Los procesos no están vinculados entre sí. El punto de contacto está en sus efectos potenciales sobre sectores productivos de la provincia: el nuevo régimen nacional podría modificar la demanda de bioetanol, un combustible que ya se produce en el departamento Orán, mientras que parte del financiamiento provincial está destinado a infraestructura logística, vial y de servicios asociada al desarrollo económico.
El bioetanol pasaría al 15%
La reforma nacional fue aprobada en el Senado por 41 votos contra 25. El proyecto mantiene inicialmente el actual esquema del bioetanol y establece que, doce meses después de la sanción de la ley, el porcentaje obligatorio en las naftas deberá alcanzar el 15%.
Para el biodiésel, utilizado en la mezcla con gasoil, el proyecto prevé que el corte obligatorio llegue al 10% también después de los primeros doce meses.
La iniciativa todavía no es ley. Después de la aprobación del Senado debe ser tratada por la Cámara de Diputados.
El cambio tiene un vínculo directo con el norte salteño.

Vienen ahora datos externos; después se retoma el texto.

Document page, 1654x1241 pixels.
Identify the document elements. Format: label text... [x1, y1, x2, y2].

El complejo industrial de Seaboard Energías Renovables y Alimentos, en El Tabacal, departamento Orán, produce bioetanol a partir de caña de azúcar y durante 2026 inició su zafra número 107.
La empresa informó durante el comienzo de esa campaña que evalúa ampliar su capacidad de fermentación y destilación si el marco regulatorio nacional genera condiciones para nuevas inversiones. Un aumento del corte obligatorio implicaría una mayor demanda nacional del producto, aunque cuánto correspondería específicamente a las plantas salteñas dependerá de las reglas de abastecimiento y distribución que finalmente establezca la norma.

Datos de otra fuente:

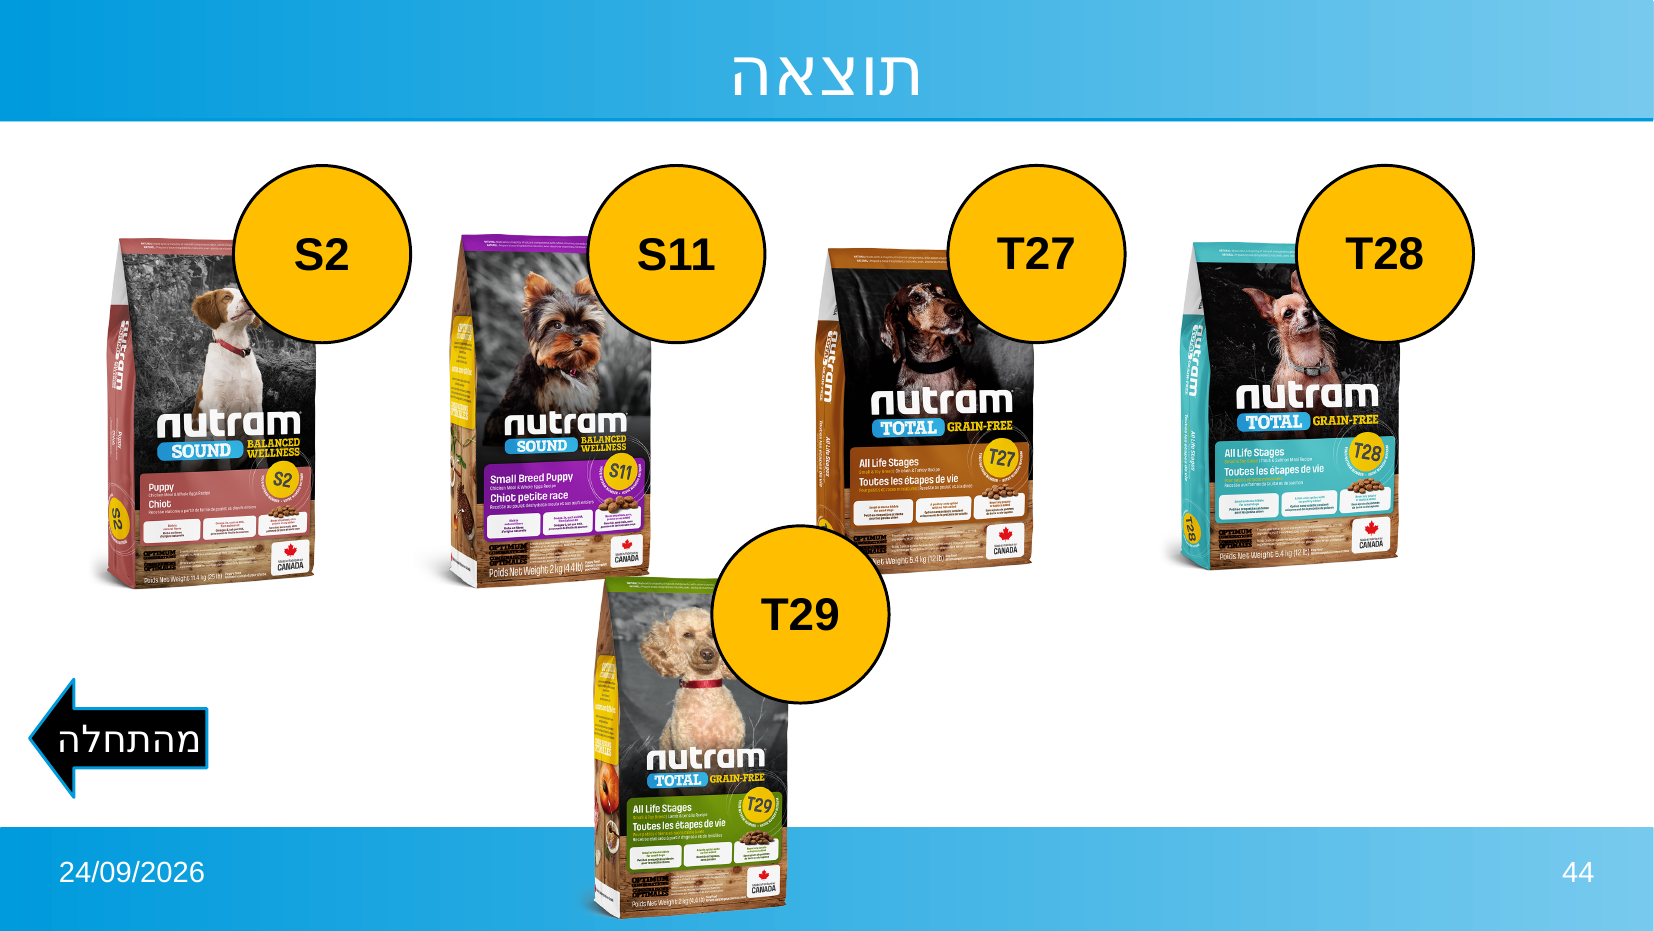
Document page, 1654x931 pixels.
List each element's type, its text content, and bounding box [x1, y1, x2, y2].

picture [82, 236, 340, 591]
text_box T28 [1296, 165, 1474, 343]
picture [413, 207, 827, 922]
picture [788, 207, 1058, 579]
picture [1153, 201, 1424, 573]
text_box T27 [947, 165, 1126, 343]
text_box מהתחלה [29, 679, 207, 798]
title תוצאה [59, 21, 1595, 116]
text_box S11 [587, 165, 765, 343]
text_box S2 [233, 165, 411, 343]
text_box T29 [711, 525, 890, 704]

El proyecto también modifica gradualmente el esquema de participación de las empresas productoras de biodiésel hasta 2036. Ese componente fue uno de los puntos negociados antes de la votación del Senado.
Salta quedó autorizada a tomar hasta US$250 millones
Ese mismo jueves, pero en la Legislatura provincial, el Senado salteño sancionó por unanimidad dos proyectos que habilitan operaciones financieras por un máximo conjunto de US$250 millones. Participaron 19 senadores.

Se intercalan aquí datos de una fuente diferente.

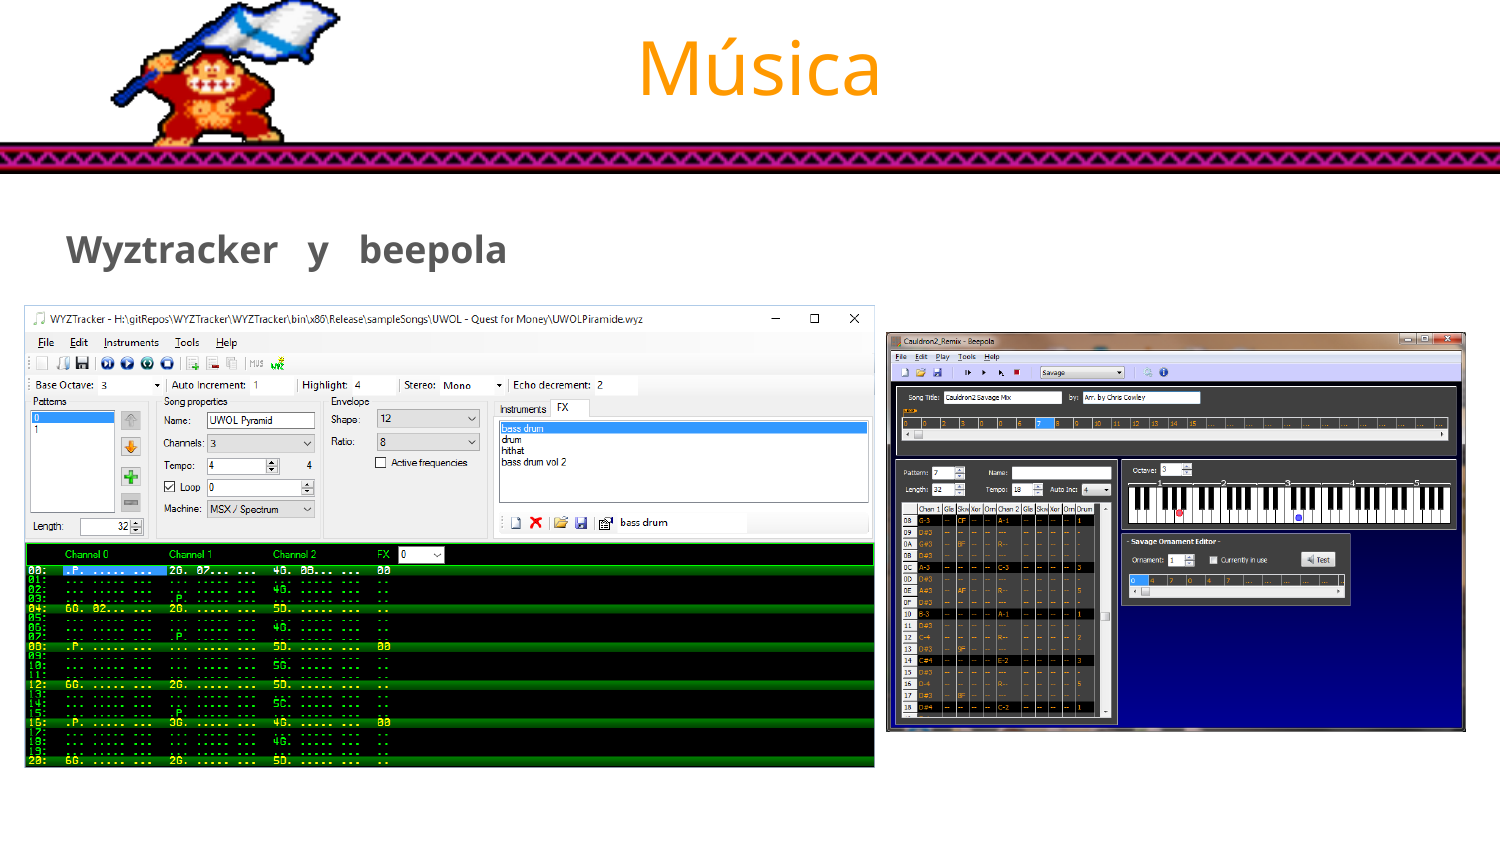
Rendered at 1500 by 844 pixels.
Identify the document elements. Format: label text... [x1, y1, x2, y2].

picture [24, 305, 875, 768]
picture [0, 0, 1500, 174]
list Wyztracker y beepola [51, 189, 1449, 828]
picture [886, 332, 1466, 732]
title Música [621, 18, 1301, 112]
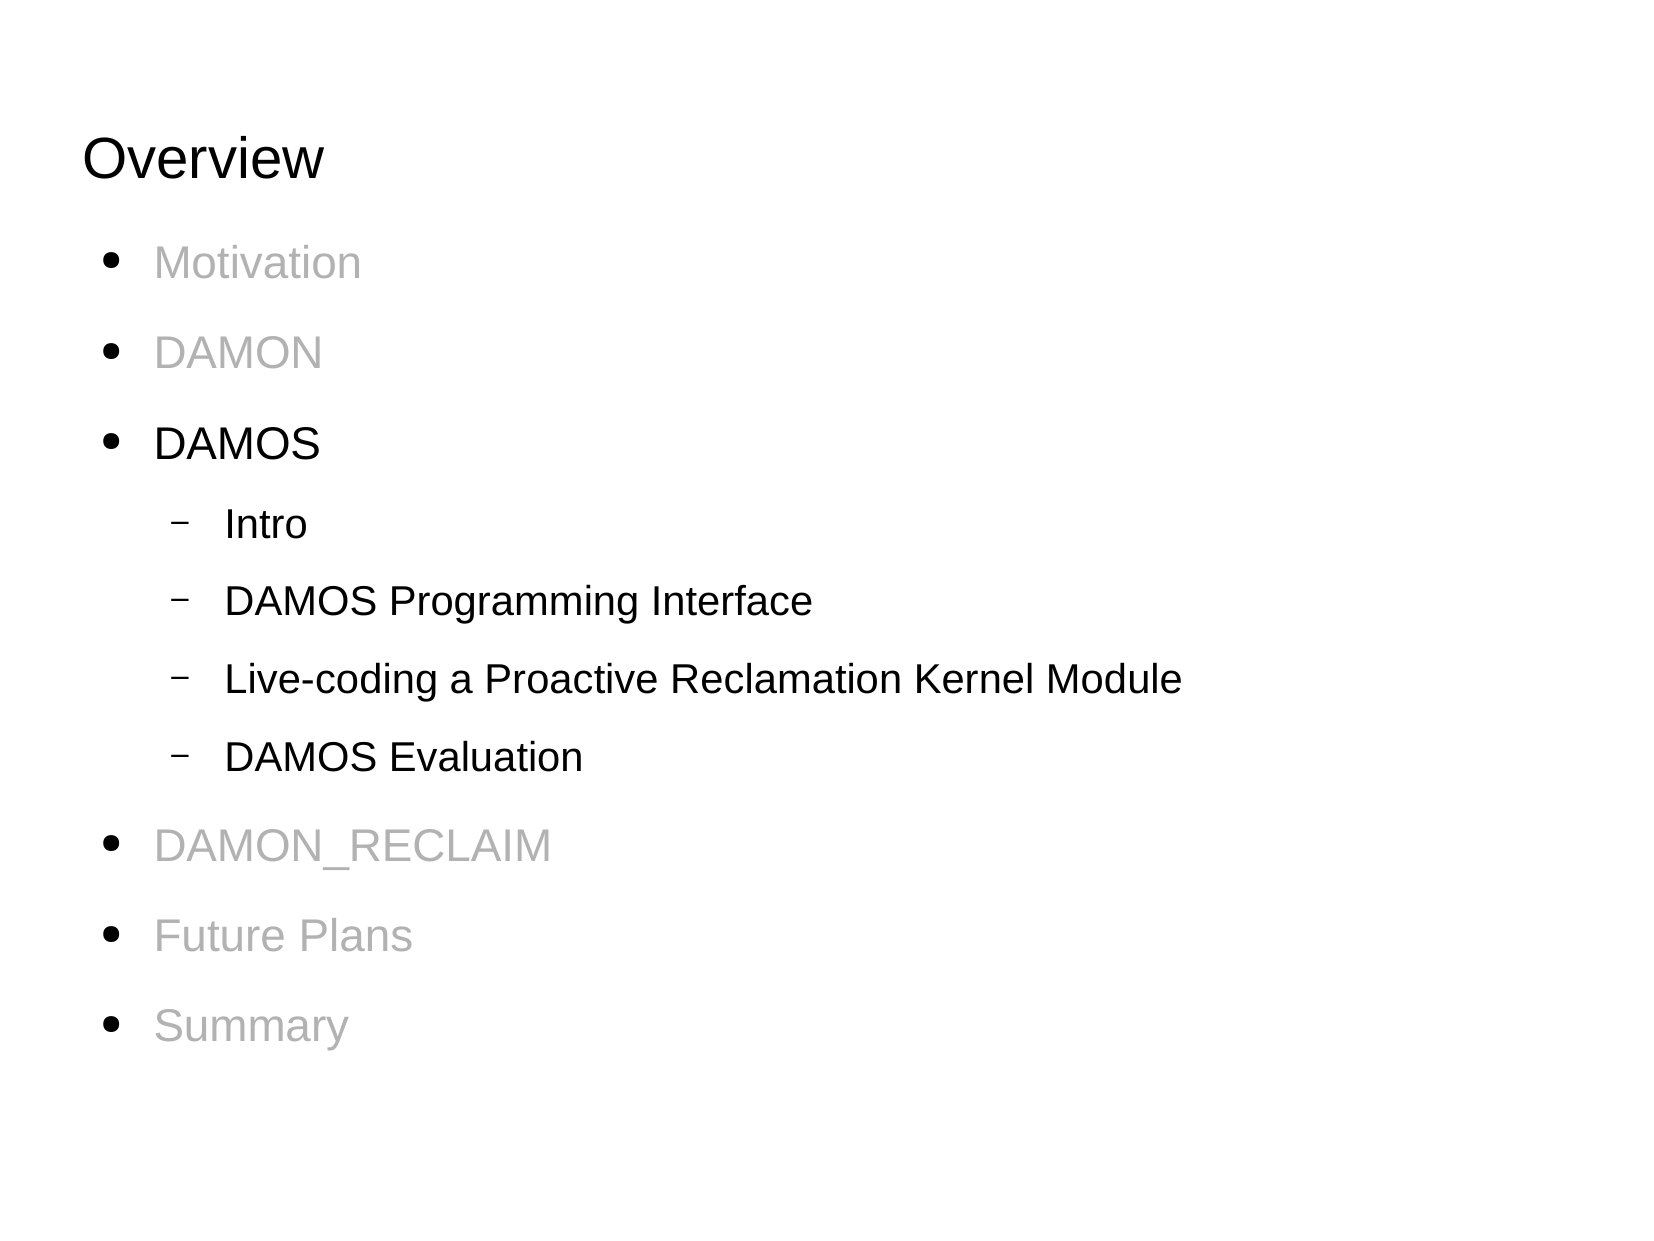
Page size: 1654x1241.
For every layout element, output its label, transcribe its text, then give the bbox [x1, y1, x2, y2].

list Motivation DAMON DAMOS Intro DAMOS Programming Interface Live-coding a Proactive Reclamation Kernel Module DAMOS Evaluation DAMON_RECLAIM Future Plans Summary [82, 236, 1571, 1111]
title Overview [82, 108, 1571, 210]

La primera autorización permite al Poder Ejecutivo emitir títulos de deuda en dólares por hasta US$150 millones en el mercado local de capitales.
El destino está expresamente limitado al pago de capital e intereses pendientes del título del Plan Bicentenario emitido en 2016. El cronograma oficial contempla vencimientos en diciembre de 2026, junio de 2027 y diciembre de 2027.
La operación, por lo tanto, no tiene como destino nuevas obras: busca refinanciar obligaciones ya existentes mediante una nueva colocación de deuda.
La segunda autorización tiene otra finalidad. Permite contratar hasta US$100 millones con el Banco Internacional de Reconstrucción y Fomento, integrante del Banco Mundial, para el programa de Infraestructura Resiliente para el Desarrollo Económico Regional y la Creación de Empleo en Salta.
El préstamo tiene un plazo de amortización de 32 años, siete años de gracia y un período previsto de desembolsos de seis años.
Entre las intervenciones anunciadas para ese programa aparecen la rehabilitación de 24 kilómetros de la Ruta Nacional 51 entre Campo Quijano y Los Chorrillos, mejoras en el Nodo Logístico y Parque Industrial de General Güemes y obras de agua y saneamiento en Olacapato y San Antonio de los Cobres.
El proyecto también incluye modernización de sistemas vinculados con la gestión y fiscalización minera.
Los dos financiamientos provinciales ya completaron su tratamiento legislativo y fueron enviados al Poder Ejecutivo para su promulgación. La reforma nacional de biocombustibles, en cambio, todavía necesita la aprobación de Diputados antes de poder convertirse en ley.